Yogyakarta (ANTARA) - Kantor Wilayah Kementerian Hukum dan HAM DIY menggelar Opini Kebijakan dengan tema 'Analisis Isu Kebijakan tentang Pekerja Anak di Sektor Pariwisata'. Diskusi daring ini dimaksudkan sebagai jembatan antara pemerintah, akademisi, dan masyarakat terhadap isu-isu aktual di bidang hukum yang sedang berkembang. 
 
Opini dilaksanakan secara virtual, Selasa (21/2) dan diikuti 957 peserta dari seluruh Indonesia. Pelaksana Tugas (Plt) Kepala Badan Penelitian dan Pengembangan Hukum dan HAM Iwan Kurniawan yang membuka kegiatan tersebut menyampaikan bahwa tema yang diambil sangat menarik karena isu kebijakan tentang pekerja anak di sektor pariwisata memiliki dua sisi yang bisa digali. 
 
"Tentu ini akan menarik kalau kita kaji lebih mendalam. Di satu sisi, sektor pariwisata tentu sangat mendukung pertumbuhan ekonomi negara kita, apalagi saat ini kita sedang giat dan sangat bergairah untuk mendongkrak pertumbuhan ekonomi melalui sektor pariwisata," ujar Iwan. 
 
"Tetapi anak yang dilibatkan di sektor industri ini tentu juga punya banyak persoalan, mulai dari bagaimana mendefinisikan anak, bagaimana peran anak seharusnya dalam membantu orang tua untuk bekerja.
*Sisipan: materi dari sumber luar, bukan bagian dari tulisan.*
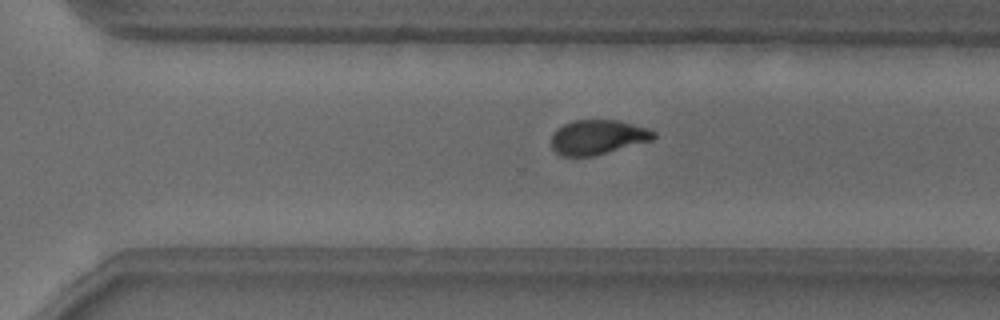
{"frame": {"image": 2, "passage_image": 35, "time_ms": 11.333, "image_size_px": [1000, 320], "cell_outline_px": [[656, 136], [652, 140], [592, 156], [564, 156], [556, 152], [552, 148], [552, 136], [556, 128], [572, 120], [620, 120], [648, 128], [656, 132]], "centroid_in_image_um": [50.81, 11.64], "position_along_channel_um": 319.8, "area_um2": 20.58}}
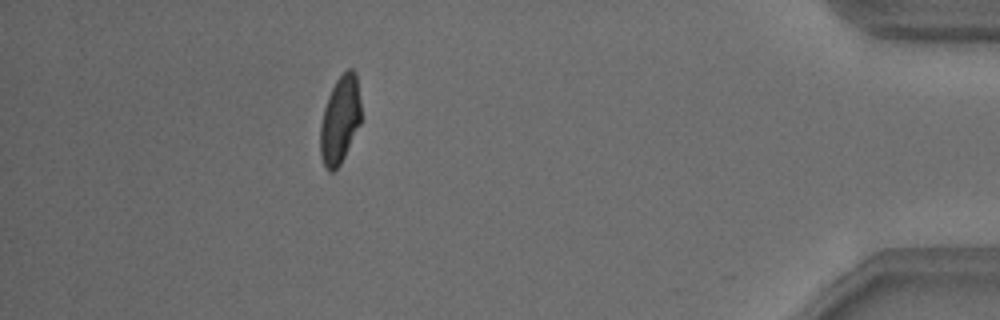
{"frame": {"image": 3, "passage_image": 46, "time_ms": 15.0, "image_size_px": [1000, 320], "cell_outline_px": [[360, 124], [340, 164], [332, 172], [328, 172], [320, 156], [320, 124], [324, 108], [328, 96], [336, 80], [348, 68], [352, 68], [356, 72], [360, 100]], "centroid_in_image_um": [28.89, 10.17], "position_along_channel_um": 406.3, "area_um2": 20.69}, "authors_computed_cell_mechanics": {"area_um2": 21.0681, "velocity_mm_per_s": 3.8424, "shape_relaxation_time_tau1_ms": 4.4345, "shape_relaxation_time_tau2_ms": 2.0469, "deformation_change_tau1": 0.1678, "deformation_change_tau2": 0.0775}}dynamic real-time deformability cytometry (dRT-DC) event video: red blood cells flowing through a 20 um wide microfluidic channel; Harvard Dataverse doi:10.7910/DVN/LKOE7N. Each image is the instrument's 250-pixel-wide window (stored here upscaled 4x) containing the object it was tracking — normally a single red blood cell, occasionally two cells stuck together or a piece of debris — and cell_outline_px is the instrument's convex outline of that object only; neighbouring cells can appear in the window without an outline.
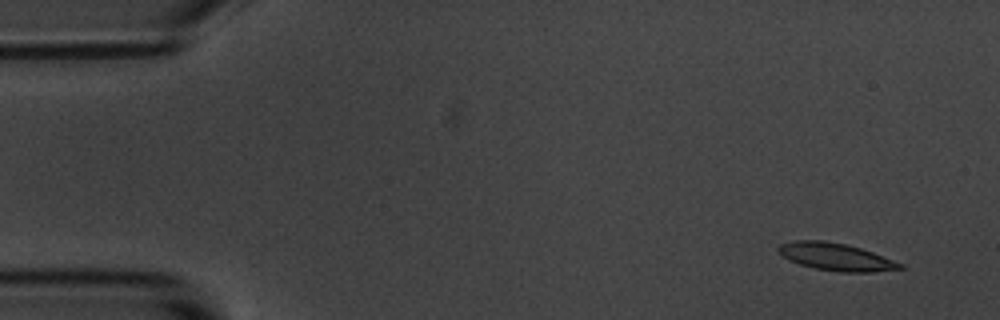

Apakah ini tidak menghilangkan hak-hak anak selaku hak dasarnya, ataukah ada hal-hal lain yang nanti akan dapat banyak diungkap," lanjutnya. 
 
Iwan berharap Opini Kebijakan ini bisa menjadi wadah berdiskusi mengenai isu-isu aktual, apalagi menilik pada salah satu klausul indikator penghormatan hak asasi manusia dalam program pariwisata berkelanjutan, Iwan menyebut perlu adanya komitmen para pemangku kepentingan untuk mematuhi aturan, menjaga dan mencengah terjadinya pelanggaran hak asasi manusia, termasuk perdagangan manusia, perbudakan anak serta pekerja anak. 
 
Sementara itu, Kepala Kanwil Kemenkumham DIY Agung Rektono Seto berharap Opini Kebijakan ini mampu memberikan analisis dan evaluasi terkait isu pekerja anak di sektor pariwisata. Selain itu juga untuk mengidentifikasi destinasi wisata yang telah memenuhi indikator dampak sosial dalam penilaian pariwisata berkelanjutan untuk ditetapkan sebagai model percontohan aktivitas pariwisata ramah anak. 
 
"Kami berharap melalui kegiatan ini kita bisa mengonsolidasikan pelaksanaan kebijakan pemenuhan dan perlindungan hak anak yang terlibat dalam aktivitas kepariwisataan di tingkat daerah, untuk selanjutnya menyosialisasikan hasil Analisis Kebijakan Badan Penelitian dan Pengembangan Hukum dan HAM di wilayah," ujar Agung. 
 
Opini Kebijakan kali ini menghadirkan tiga narasumber, yakni Kepala Bidang Pengembangan Kapasitas Dinas Pariwisata DIY Titik Sulistyani, Staf Peneliti Pusat Studi Pariwisata UGM Destha Titi Raharja, dan Analis Hukum Ahli Pertama Balitbang Hukum dan HAM Rodes Ober Adi Guna Pardosi. 
 
Titik Sulistyani menjelaskan bahwa tidak ada pekerja anak di bawah umur pada sektor pariwisata di DIY. Semua kegiatan pariwisata di DIY, kata Titik, melibatkan orang dengan persyaratan tertentu, misalnya harus melengkapi syarat KTP, sehingga SDM Pariwisata semuanya berusia di atas 17 Tahun. 
 
"Provinsi DIY sendiri telah memiliki sejumlah Peraturan Daerah dan Peraturan Kepala Daerah yang mengatur tentang Pramuwisata yang bertujuan untuk melindungi pekerja wisata agar berjalan profesional dan tidak melibatkan pekerja anak dalam menjalankan usha pariwisata," jelas Titik. 
 
Kegiatan ini diikuti para Kepala Kantor Wilayah Kementerian Hukum dan HAM seluruh Indonesia, para Kepala Unit Pelaksana Teknis (UPT) Kemenkumham seluruh Indonesia, Kepala Dinas Pariwisata se-DIY, Perhimpunan Hotel dan Restoran Indonesia DIY, mahasiswa, serta masyarakat umum. Opini Kebijakan juga disiarkan melalui kanal YouTube Kemenkumham Jogja untuk menjangkau audiens yang lebih luas.